Blinken will discuss concrete steps to minimize harm to civilians in Gaza during his second trip to Israel in a month with Prime Minister Benjamin Netanyahu. Buildings have been razed and thousands of people have fled their homes to escape brutal bombings.

The White House said any pause in fighting must be temporary and localized. It has rejected calls from Arab and several other countries for a complete ceasefire in the war, now in its 28th day.

A man in a suit and tie standing in front of a lectern and speaking.

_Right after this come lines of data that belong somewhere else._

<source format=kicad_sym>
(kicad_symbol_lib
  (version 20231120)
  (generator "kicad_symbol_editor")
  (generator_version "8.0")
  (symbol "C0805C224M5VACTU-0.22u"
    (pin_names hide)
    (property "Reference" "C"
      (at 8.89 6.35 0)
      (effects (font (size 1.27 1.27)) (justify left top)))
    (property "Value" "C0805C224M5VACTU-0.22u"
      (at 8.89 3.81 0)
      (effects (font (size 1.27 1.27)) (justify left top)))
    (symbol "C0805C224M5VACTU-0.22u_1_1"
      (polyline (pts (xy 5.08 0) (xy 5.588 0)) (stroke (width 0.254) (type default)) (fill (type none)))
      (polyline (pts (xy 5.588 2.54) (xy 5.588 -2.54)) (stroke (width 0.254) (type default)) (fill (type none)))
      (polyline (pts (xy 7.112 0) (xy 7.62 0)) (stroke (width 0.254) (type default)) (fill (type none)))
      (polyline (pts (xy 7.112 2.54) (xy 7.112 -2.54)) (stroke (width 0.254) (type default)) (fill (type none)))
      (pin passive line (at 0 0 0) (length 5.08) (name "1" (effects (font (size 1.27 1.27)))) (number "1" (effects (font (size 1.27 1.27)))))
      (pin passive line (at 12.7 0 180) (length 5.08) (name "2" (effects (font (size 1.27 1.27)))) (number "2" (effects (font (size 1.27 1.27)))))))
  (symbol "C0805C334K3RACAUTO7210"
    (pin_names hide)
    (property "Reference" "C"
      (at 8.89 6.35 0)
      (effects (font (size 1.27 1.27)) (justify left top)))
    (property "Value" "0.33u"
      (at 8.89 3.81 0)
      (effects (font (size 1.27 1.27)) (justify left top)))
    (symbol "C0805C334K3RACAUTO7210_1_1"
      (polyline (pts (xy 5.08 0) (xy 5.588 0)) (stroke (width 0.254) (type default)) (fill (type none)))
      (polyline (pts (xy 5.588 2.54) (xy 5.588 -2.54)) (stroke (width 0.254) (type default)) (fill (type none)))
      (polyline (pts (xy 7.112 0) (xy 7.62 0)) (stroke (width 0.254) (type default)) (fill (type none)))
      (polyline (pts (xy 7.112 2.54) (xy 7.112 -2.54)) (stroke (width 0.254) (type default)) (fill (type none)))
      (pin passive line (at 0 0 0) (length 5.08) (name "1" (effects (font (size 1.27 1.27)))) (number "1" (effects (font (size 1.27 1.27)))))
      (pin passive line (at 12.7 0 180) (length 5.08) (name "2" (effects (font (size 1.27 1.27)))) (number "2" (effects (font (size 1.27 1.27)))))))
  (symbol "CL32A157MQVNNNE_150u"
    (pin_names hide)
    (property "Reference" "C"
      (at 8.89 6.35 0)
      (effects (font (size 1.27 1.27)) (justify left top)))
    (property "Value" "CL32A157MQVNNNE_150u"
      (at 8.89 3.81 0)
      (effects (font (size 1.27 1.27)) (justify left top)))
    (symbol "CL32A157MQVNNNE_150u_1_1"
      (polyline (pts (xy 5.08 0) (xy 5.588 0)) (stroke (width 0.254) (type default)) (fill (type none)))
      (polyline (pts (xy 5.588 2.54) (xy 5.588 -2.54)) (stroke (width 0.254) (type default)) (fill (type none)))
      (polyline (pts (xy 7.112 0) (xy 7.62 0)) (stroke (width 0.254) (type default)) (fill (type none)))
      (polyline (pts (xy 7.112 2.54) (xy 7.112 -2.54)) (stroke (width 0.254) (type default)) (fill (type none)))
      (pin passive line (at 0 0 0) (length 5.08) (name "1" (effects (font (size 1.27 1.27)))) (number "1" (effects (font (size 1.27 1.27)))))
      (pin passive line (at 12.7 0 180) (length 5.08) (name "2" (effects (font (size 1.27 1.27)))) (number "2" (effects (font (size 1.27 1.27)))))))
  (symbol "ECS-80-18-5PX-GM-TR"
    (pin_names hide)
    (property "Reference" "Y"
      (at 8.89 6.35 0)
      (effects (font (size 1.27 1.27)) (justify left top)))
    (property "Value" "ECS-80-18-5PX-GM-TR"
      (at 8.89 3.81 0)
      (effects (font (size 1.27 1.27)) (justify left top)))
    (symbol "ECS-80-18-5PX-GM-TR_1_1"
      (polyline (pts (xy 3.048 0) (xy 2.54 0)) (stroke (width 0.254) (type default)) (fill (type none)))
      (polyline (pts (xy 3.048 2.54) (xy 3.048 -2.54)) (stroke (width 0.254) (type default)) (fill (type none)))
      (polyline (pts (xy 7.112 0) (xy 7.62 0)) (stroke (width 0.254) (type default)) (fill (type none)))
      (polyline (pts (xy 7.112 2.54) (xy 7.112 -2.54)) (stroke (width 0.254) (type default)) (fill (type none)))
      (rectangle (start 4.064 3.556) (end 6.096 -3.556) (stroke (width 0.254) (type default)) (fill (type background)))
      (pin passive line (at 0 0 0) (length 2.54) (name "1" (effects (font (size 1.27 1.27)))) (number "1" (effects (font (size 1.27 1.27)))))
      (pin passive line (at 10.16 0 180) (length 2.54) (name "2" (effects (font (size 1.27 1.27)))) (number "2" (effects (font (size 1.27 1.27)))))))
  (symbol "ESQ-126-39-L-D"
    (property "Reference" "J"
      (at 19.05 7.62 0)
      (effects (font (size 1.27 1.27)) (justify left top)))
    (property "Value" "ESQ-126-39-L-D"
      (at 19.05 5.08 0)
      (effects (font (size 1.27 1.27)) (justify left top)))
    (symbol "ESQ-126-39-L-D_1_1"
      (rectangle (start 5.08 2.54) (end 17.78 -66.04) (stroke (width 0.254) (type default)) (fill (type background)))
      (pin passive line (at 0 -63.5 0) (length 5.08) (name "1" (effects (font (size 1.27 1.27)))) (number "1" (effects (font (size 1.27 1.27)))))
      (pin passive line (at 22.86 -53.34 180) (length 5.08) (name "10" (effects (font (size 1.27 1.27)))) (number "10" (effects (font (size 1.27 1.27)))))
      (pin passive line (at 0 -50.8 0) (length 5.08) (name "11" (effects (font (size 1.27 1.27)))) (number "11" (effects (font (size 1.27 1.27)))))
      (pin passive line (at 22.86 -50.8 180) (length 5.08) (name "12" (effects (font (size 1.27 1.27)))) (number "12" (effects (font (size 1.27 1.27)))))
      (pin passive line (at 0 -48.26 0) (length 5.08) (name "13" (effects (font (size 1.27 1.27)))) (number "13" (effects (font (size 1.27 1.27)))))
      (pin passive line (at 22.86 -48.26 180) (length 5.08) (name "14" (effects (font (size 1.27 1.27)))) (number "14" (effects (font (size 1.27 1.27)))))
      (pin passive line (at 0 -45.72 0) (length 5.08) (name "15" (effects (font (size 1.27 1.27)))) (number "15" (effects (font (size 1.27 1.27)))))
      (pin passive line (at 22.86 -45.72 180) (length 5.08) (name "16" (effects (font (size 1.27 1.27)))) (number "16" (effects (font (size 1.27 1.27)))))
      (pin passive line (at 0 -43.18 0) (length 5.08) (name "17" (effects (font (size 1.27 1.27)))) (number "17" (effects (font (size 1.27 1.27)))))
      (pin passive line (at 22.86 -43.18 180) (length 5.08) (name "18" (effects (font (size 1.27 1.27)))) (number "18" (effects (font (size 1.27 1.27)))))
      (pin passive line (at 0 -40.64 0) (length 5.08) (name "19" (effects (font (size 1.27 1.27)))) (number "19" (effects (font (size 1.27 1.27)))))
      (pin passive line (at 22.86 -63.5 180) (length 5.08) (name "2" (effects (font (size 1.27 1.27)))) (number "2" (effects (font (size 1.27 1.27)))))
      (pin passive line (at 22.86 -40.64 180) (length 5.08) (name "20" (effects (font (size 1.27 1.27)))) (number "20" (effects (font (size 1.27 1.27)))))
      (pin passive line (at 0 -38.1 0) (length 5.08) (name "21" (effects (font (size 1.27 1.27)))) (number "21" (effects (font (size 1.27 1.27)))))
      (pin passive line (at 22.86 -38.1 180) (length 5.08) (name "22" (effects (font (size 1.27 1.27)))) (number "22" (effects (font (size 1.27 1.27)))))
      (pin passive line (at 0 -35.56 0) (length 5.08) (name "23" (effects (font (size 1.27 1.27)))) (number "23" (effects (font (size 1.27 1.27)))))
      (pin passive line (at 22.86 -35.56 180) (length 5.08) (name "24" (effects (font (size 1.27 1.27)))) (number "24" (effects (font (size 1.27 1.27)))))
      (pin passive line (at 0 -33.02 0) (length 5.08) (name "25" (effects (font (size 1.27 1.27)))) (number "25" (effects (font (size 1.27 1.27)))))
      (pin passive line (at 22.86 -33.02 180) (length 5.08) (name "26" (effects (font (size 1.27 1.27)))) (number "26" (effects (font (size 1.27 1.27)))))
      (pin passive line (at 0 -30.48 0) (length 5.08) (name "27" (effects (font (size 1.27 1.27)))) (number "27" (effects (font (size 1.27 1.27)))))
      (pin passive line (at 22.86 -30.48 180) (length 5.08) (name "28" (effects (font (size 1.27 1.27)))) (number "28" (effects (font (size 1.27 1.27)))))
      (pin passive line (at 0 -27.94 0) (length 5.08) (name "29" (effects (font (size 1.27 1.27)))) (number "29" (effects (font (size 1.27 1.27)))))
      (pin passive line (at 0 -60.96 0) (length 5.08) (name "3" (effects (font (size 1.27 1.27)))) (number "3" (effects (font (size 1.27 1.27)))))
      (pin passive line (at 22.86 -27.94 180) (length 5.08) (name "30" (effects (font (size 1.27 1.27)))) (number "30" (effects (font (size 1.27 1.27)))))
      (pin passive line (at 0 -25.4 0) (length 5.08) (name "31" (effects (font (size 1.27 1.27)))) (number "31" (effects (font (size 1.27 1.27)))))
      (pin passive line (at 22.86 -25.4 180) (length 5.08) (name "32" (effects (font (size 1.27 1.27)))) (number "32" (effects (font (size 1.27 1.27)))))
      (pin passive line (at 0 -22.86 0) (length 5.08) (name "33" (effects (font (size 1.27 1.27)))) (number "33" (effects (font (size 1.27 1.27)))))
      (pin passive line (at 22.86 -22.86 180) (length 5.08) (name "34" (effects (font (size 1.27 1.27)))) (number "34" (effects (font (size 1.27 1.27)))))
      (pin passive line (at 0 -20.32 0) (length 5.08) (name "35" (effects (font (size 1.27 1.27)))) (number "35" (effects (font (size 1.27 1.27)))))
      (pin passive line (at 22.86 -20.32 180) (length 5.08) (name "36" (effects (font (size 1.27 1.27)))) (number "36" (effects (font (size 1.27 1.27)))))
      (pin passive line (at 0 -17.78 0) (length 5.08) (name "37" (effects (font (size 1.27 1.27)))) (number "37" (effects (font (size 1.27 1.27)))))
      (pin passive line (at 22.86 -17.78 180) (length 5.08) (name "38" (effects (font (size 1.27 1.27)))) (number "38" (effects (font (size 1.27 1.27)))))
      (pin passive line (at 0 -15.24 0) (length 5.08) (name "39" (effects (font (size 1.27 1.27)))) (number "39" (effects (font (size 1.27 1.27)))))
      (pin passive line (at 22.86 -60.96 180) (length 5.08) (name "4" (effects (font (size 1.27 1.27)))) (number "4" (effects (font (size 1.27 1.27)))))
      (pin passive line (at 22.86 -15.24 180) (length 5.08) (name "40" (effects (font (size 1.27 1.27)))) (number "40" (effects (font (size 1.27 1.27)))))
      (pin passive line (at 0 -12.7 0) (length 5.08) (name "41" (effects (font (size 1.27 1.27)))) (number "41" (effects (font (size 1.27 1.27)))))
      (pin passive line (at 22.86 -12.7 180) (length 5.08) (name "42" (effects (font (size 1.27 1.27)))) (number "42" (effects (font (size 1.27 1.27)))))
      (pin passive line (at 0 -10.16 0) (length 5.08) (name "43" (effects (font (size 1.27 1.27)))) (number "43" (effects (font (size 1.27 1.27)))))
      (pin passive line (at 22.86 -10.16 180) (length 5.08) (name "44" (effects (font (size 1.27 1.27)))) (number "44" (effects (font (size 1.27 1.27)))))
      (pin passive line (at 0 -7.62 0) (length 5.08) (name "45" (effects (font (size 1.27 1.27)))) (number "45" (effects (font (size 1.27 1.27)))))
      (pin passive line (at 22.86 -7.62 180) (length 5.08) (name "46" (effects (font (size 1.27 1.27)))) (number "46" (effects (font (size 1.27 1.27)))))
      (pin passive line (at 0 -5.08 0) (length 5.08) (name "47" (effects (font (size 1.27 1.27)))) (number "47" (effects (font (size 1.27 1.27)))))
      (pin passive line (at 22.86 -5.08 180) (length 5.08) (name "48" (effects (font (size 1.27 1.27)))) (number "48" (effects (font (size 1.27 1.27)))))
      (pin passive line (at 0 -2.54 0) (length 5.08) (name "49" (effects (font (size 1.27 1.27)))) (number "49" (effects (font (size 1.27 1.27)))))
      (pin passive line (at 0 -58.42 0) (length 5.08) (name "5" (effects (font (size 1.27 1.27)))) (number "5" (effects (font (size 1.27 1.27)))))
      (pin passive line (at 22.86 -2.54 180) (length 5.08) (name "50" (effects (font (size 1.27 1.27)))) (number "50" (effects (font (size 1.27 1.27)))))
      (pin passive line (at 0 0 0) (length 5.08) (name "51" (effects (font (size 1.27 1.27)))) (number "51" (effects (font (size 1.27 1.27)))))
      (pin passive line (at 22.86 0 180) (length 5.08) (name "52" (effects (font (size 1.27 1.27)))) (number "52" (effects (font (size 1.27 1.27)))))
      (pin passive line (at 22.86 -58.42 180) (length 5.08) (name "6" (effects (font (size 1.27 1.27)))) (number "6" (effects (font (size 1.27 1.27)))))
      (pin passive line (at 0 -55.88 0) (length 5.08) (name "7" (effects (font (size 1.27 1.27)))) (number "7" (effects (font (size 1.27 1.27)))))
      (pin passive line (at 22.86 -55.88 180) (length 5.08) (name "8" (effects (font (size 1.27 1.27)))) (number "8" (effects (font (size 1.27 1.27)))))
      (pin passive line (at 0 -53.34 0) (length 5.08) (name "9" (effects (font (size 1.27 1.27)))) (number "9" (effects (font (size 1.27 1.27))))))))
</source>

US Secretary of State Antony Blinken arrived in Israel on Friday and is expected to call for local pauses in the fighting to allow humanitarian aid to Gaza. Source: AP / Andrew Harnik/AP

Health authorities in Gaza say at least 9,061 people – many of them women and children – have been killed since Israel began its assault on the enclave of 2.3 million people in retaliation for deadly attacks by Hamas militants on southern Israel.

Israel says Hamas has killed 1,400 people, mostly civilians, and taken more than 240 hostages in its attacks on Israel. the deadliest day in its 75-year history.
On Thursday, Netanyahu said the army had surrounded Gaza City and was advancing. The Israeli military said Friday that its warplanes, artillery and navy struck Hamas targets overnight, killing several militants including Mustafa Dalul, a Hamas commander they said had led the battle in Gaza.

There was no immediate confirmation from Hamas.

Tanks driven by soldiers along a road.

Israeli tanks drive towards the Gaza Strip on Wednesday. An Israeli military spokesman said Thursday that troops had “completed the encirclement of Gaza City” Source: MONKEY / Ariel Schalit

The United Arab Emirates, one of the few Arab states with diplomatic ties to Israel, said Friday it was working “relentlessly” toward an immediate ceasefire, warning that the risk of regional spillover and further escalation was real.

Israel has rejected these calls, saying it is targeting Hamas fighters whom it accuses of deliberately hiding among the population and civilian buildings.
Hamas is a Palestinian military and political group that has come to power in the Gaza Strip since winning parliamentary elections there in 2006. Its stated goal is to establish a Palestinian state while refusing to recognize Israel’s right to exist.

Hamas as a whole is designated as a terrorist organization by Australia, Canada, Great Britain and the US, among others. New Zealand and Paraguay only call their military wing a terrorist group. In 2018, the United Nations General Assembly voted against a resolution condemning Hamas in its entirety as a terrorist organization.